RECORD SET Block Start

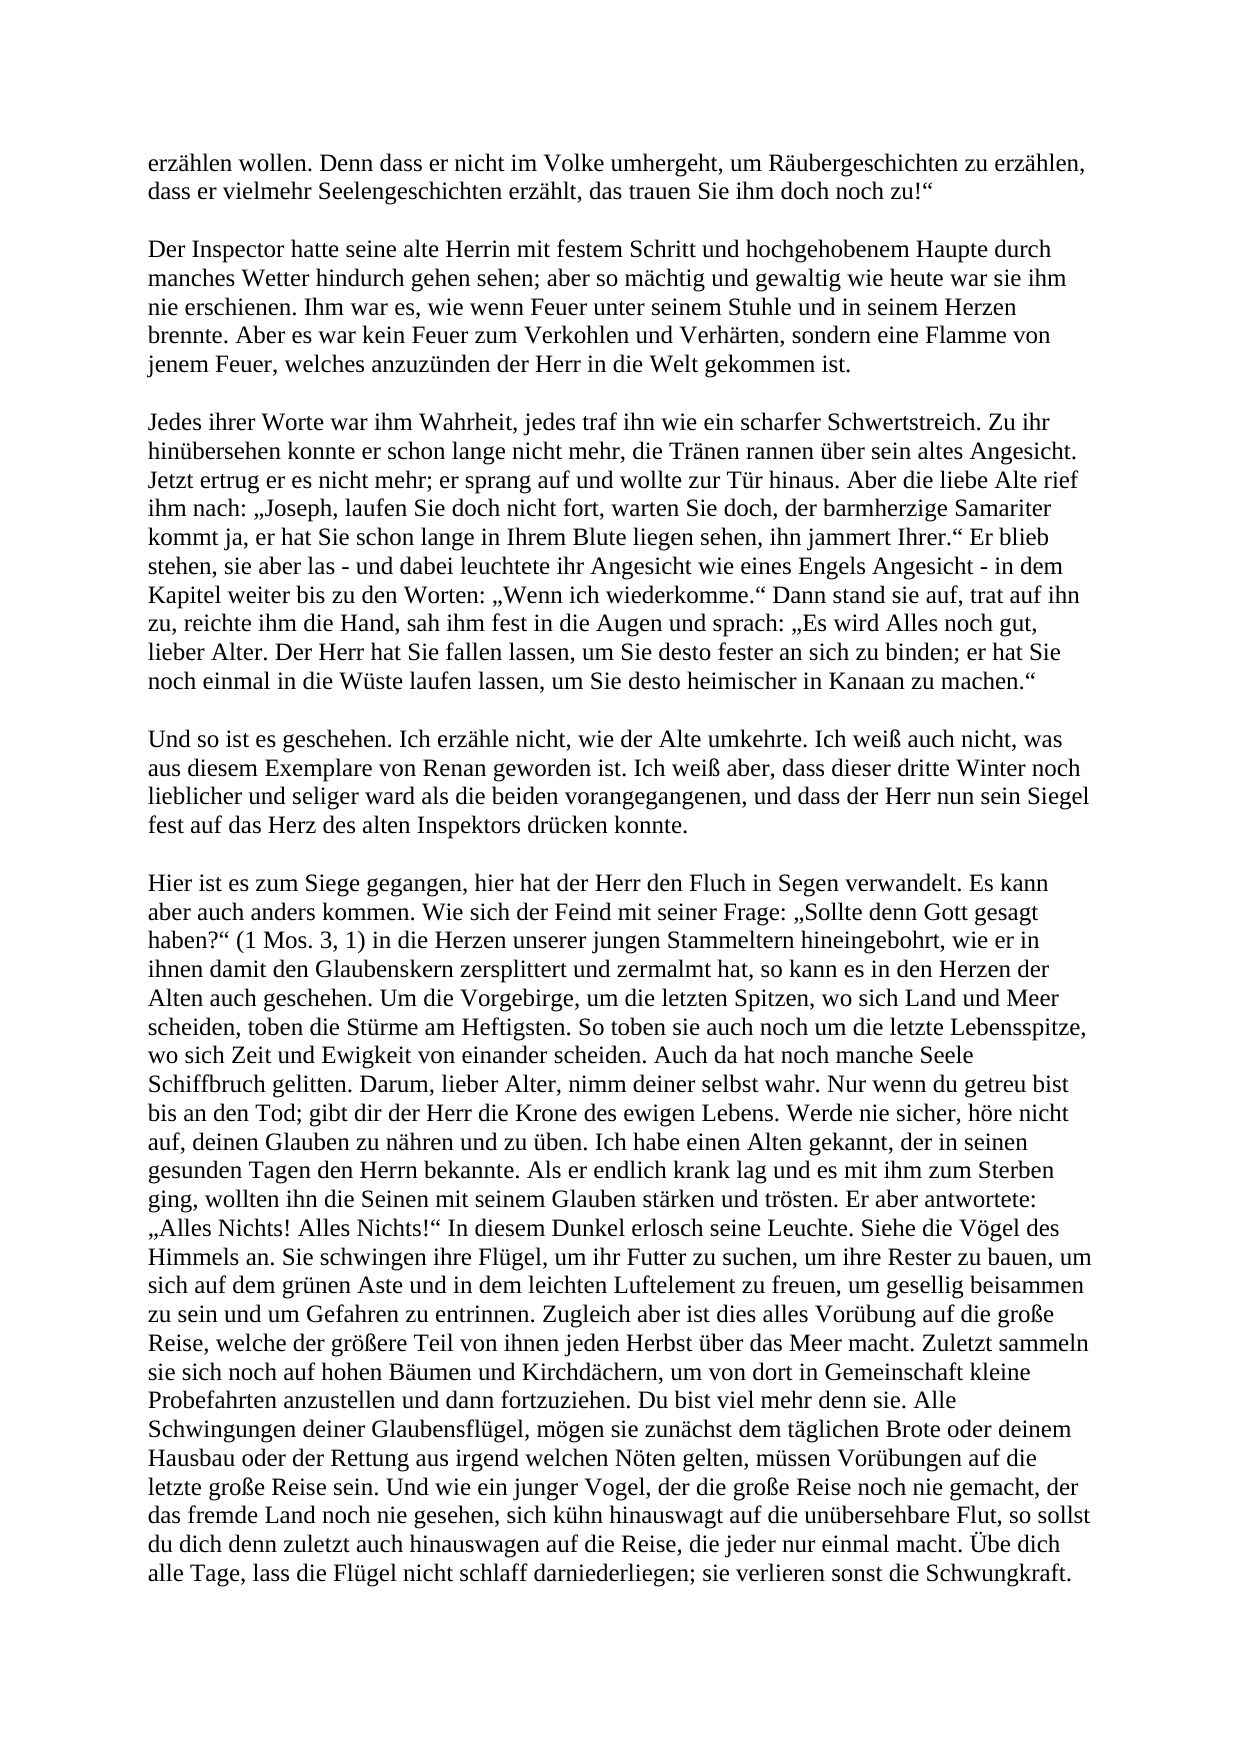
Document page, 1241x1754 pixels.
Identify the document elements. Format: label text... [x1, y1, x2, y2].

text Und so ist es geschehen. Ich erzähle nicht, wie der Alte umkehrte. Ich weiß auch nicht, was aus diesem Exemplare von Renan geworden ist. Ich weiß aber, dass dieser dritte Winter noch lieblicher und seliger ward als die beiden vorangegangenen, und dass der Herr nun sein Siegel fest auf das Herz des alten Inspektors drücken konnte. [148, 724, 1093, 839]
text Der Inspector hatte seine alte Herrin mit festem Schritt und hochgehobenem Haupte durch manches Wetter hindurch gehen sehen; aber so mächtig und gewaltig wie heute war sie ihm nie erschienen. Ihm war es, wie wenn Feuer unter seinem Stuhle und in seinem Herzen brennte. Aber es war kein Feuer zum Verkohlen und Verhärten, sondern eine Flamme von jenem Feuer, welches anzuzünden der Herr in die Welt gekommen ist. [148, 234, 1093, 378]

RECORD SET Block End
RECORD SET Block Start

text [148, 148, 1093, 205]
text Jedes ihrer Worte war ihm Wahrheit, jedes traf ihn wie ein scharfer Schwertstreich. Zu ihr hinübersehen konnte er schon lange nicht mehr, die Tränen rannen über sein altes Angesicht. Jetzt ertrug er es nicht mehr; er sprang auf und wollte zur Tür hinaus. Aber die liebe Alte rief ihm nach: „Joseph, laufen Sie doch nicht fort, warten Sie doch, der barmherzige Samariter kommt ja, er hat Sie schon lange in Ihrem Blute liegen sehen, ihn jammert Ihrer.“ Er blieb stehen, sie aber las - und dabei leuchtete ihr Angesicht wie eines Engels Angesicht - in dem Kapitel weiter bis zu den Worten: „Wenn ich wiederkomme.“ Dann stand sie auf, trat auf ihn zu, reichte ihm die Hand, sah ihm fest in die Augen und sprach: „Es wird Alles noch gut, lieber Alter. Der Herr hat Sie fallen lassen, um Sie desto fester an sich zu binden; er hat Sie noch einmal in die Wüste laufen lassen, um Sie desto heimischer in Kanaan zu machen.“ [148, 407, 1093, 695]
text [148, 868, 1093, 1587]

RECORD SET Block End
RECORD SET Block Start

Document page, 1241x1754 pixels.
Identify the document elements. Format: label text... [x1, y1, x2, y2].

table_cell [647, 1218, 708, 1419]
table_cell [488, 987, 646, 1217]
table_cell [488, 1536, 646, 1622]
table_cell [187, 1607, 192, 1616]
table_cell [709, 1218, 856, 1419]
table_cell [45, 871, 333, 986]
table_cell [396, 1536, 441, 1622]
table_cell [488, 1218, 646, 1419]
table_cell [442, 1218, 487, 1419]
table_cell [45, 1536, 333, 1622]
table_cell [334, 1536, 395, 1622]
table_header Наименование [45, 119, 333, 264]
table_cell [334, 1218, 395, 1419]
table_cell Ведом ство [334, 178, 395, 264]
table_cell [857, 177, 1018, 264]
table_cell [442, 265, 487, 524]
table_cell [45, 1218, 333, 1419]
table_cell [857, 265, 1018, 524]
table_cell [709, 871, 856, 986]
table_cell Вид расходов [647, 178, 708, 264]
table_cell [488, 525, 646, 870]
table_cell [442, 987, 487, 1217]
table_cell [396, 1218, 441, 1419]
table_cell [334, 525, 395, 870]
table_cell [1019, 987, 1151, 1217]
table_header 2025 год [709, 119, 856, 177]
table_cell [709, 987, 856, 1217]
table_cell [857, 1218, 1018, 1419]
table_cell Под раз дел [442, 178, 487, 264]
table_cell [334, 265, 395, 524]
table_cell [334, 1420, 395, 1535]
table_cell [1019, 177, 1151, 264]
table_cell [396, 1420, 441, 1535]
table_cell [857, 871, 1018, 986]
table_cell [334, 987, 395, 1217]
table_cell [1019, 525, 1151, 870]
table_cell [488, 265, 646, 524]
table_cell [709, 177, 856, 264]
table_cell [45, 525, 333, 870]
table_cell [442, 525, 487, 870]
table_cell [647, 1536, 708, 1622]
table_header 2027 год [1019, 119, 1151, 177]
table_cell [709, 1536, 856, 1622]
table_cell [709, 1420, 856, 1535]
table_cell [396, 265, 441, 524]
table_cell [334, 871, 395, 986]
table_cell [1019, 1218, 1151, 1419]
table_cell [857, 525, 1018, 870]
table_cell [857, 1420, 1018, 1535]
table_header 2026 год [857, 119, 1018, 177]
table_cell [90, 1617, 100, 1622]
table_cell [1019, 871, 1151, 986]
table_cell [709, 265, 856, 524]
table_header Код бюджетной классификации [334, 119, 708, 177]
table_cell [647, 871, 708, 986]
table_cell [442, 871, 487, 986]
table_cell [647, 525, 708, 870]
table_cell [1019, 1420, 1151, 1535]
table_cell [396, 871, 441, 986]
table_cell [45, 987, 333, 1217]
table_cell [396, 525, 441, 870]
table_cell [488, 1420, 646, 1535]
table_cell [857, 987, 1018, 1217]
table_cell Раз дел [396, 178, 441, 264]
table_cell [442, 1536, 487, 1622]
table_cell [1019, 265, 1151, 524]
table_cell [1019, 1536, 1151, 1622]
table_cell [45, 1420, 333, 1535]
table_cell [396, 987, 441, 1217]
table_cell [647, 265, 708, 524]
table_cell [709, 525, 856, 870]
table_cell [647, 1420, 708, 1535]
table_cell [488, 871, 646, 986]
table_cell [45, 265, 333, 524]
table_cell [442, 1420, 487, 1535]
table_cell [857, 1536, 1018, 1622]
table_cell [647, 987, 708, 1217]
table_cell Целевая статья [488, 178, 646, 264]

RECORD SET Block End

In the listing above, the lines from the one containing "text [148, 148, 1093, 205]" through the one containing "text [148, 868, 1093, 1587]" must be set down exactly, with no other lines.

* [RESPONSE]:
text [148, 148, 1093, 205]
text Jedes ihrer Worte war ihm Wahrheit, jedes traf ihn wie ein scharfer Schwertstreich. Zu ihr hinübersehen konnte er schon lange nicht mehr, die Tränen rannen über sein altes Angesicht. Jetzt ertrug er es nicht mehr; er sprang auf und wollte zur Tür hinaus. Aber die liebe Alte rief ihm nach: „Joseph, laufen Sie doch nicht fort, warten Sie doch, der barmherzige Samariter kommt ja, er hat Sie schon lange in Ihrem Blute liegen sehen, ihn jammert Ihrer.“ Er blieb stehen, sie aber las - und dabei leuchtete ihr Angesicht wie eines Engels Angesicht - in dem Kapitel weiter bis zu den Worten: „Wenn ich wiederkomme.“ Dann stand sie auf, trat auf ihn zu, reichte ihm die Hand, sah ihm fest in die Augen und sprach: „Es wird Alles noch gut, lieber Alter. Der Herr hat Sie fallen lassen, um Sie desto fester an sich zu binden; er hat Sie noch einmal in die Wüste laufen lassen, um Sie desto heimischer in Kanaan zu machen.“ [148, 407, 1093, 695]
text [148, 868, 1093, 1587]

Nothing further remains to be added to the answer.